Ice Hockey’s origins is up for wide debate. As a raw concept, playing a game where an object is being knocked around with sticks are known to date back to pre-Christian times and in non-Christian lands.
The indigenous people of North America played lacrosse while in Europe, these games included the Irish game of hurling, the Scottish game of shinty , the Welsh game of bando, the English game of bandie, and other versions of field hockey. In Russia, they took the concept and translated it to winter play in what is known in English as bandy. In England, evidence of games of “hockey on ice” (the name replaced “bandie ball”), played with a “bung” (a plug of cork or oak used as a stopper on a barrel) date back to the 1700s. The first organized game of ice field hockey was played in 1875 in London.
Hockey as a term has been used for about 500 years.
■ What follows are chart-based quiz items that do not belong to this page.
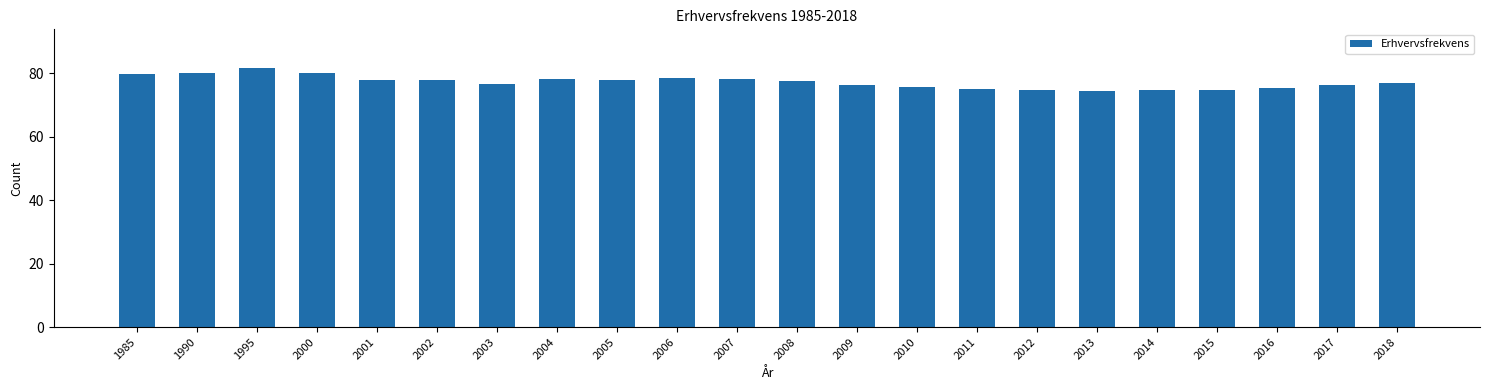

What is the greatest value displayed?

81.7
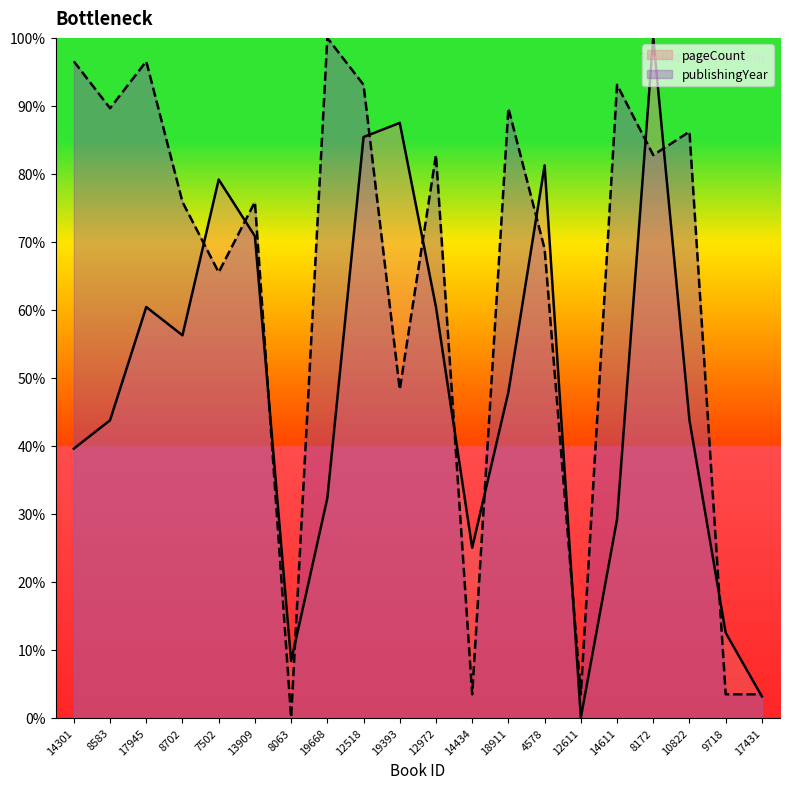

At how many categories does at least one series exceed 82?

11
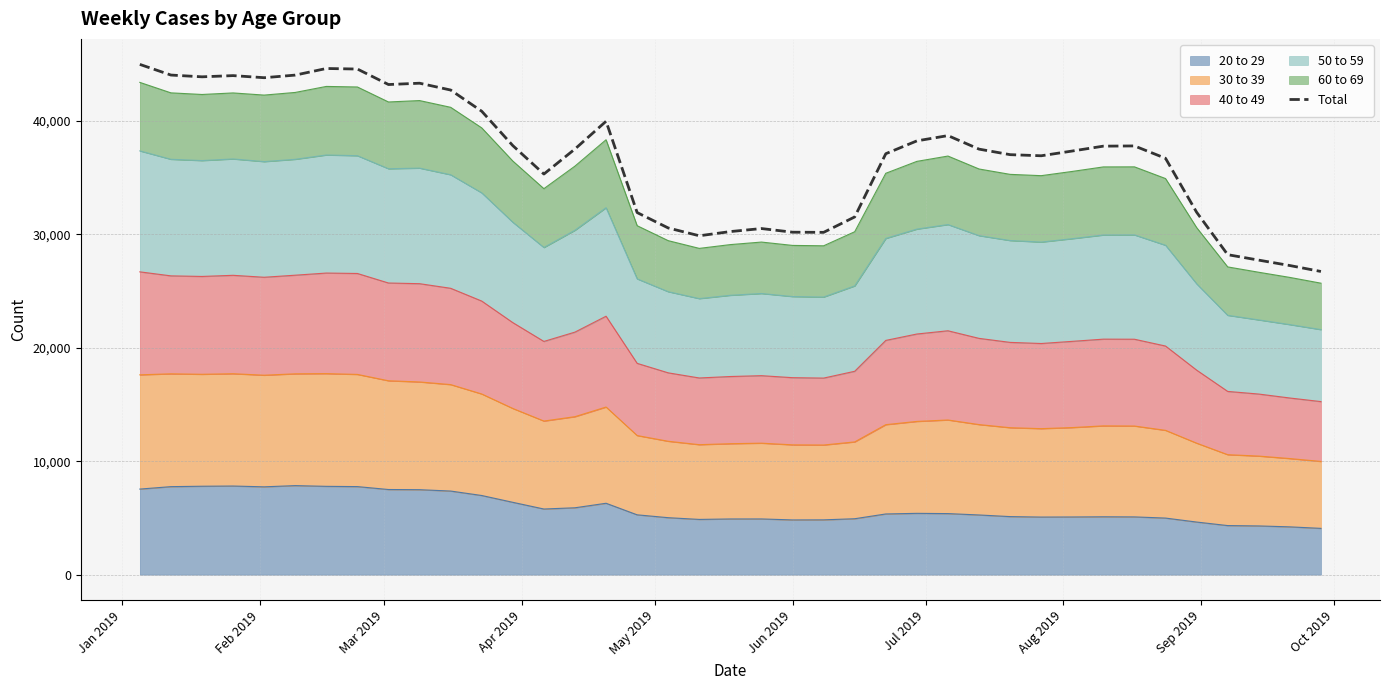

What is the greatest value displayed?

44984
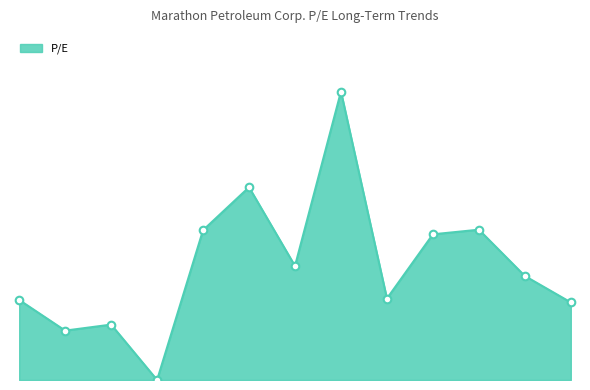

Is this an area chart (filled region under the line)?

Yes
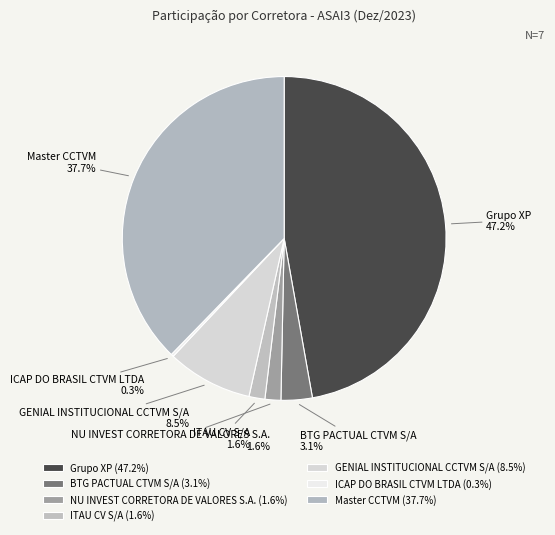

To the nearest percent, what portion does BTG PACTUAL CTVM S/A represent?

3%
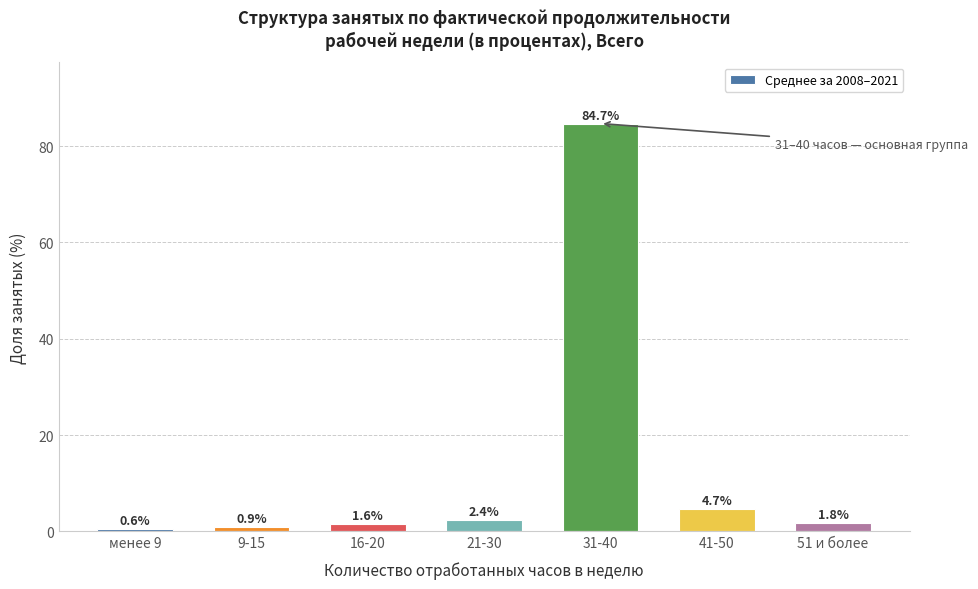

Reading left to right, extract all data points from this chart.

менее 9=0.6	9-15=0.9	16-20=1.6	21-30=2.4	31-40=84.7	41-50=4.7	51 и более=1.8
In 1573, the town of Galway in Ireland banned a sport called “‘hokie’—the hurling of a little ball with sticks or staves”.
Yet, Ice Hockey is a distinct creation that comes from the New World.
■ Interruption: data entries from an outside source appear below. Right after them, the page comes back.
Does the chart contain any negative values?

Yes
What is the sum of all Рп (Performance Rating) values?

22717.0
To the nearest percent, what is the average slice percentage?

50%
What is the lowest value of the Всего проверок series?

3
British soldiers and immigrants to Canada and the United States brought their stick-and-ball games with them and played them on the ice and snow of winter. In 1825, John Franklin wrote “The game of hockey played on the ice was the morning sport” on Great Bear Lake during one of his Arctic expeditions. A mid-1830s watercolour portrays New Brunswick lieutenant governor Archibald Campbell and his family with British soldiers on skates playing a stick-on-ice sport.
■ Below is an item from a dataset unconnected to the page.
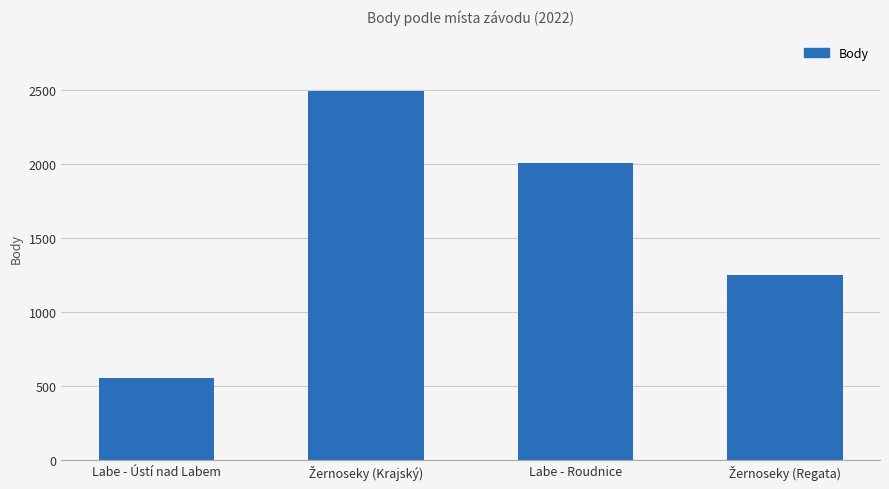

What is the difference between the maximum and minimum values?

1942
Ice Hockey got its organized start in Canada, at the city of Montreal in the francophone province of Quebec. There is evidence that ice hockey’s heritage in league play begins as far back as 1883 when the first organized tournament took place at the Montreal Winter Carnival.
The first chapter in the story of Ice Hockey Leagues begins in Montreal, at a Winter Carnival. The structure of play was through a series of teams challenging each other in a game to determine a winner, and then the winner of said challenges won the first trophy of Ice Hockey – the Carnival Cup!